Would love to read a follow up where you discuss more about how React-Hook-Form fits into the picture. Great article dude, thanks for taking the time to write it
I nearly didn't read this article thinking I knew enough about forms. 😏
I'm very glad I did. Really great perspective and will definitely make me revisit how I implement forms in future projects.
More broadly, really well written article. 👍
Perfect balance of being concise and providing detail.
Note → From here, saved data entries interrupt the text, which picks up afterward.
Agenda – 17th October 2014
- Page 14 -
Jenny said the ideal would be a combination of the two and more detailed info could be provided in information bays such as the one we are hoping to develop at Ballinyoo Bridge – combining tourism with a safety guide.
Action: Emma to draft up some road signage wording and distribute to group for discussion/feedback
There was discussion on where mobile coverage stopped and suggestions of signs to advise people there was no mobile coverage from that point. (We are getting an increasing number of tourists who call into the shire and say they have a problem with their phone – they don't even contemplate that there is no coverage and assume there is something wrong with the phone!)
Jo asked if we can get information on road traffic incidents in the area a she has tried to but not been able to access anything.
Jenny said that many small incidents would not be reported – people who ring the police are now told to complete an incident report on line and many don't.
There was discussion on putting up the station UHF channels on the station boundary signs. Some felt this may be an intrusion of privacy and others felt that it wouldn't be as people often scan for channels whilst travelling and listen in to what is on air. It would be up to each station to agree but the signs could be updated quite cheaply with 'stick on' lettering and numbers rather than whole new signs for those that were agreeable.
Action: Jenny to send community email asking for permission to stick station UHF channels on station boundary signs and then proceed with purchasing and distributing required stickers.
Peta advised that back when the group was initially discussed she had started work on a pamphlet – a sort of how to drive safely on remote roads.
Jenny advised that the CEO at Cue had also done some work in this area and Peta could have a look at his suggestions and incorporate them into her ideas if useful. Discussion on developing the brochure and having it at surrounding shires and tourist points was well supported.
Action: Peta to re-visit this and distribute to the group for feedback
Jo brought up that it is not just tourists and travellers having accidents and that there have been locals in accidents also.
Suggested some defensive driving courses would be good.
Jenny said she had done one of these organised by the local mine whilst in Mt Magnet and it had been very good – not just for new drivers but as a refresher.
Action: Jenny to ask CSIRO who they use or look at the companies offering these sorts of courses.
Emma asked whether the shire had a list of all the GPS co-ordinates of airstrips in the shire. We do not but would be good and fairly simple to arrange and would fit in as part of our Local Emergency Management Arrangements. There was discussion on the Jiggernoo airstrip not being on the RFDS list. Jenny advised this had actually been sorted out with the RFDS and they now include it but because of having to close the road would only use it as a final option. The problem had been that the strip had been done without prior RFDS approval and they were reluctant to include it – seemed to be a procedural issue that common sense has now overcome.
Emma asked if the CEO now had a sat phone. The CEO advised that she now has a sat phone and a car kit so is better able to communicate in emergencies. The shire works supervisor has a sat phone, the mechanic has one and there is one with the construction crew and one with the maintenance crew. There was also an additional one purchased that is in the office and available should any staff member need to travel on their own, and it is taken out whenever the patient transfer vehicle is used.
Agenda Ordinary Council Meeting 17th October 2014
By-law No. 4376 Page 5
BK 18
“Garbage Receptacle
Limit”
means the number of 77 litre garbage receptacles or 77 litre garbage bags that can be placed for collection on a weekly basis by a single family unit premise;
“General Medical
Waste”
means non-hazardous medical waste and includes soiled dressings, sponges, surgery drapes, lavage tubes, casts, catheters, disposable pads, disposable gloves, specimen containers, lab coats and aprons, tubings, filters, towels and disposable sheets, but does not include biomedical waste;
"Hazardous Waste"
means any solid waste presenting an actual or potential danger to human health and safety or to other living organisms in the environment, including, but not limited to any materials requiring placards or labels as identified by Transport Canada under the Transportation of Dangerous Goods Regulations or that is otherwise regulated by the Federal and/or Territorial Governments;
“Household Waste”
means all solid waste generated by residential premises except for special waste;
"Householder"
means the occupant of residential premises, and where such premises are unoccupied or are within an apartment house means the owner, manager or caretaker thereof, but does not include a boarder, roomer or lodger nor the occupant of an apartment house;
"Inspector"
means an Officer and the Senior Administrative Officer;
Excellent article, it helped me a lot. In my job we created dozens of controlled forms, and it was cumbersome and hard at moments, with a lot of bug potential. I didn't use uncontrolled because I didn't know about new FormData(). The way you manage uncontrolled forms is definitely the way, managing controlled inputs only when needed
I use class components because instances of such components exist. Each form consists of forms, forms of forms, ... and so on. Each form has a public method
get() {return {dataA: refs.formA.get(), dataB: refs.formB.get(), dataC: ":)"}}
that will return form data that was collected from child forms by calling get().This simple solution allows me to create very large and complex shapes. Unfortunately, this approach is not possible on functional components
I really like this approach. The question is, how do you handle more complex forms with nested data in arrays? Something like:
{ name: "James", hobbies: [{name: "football"...}, {name....}]}
Besides FormData we can also make use of the form submit event and access input elements like => event.target.elements.[inputID] or event.target.elements.[inputName]
And if you want to send form data to your email without touching the server code you can do it with mailik.dev/
It was quite useful, thank you
This looks good and i definitely will try to use this approach to reduce complexity on my side projects.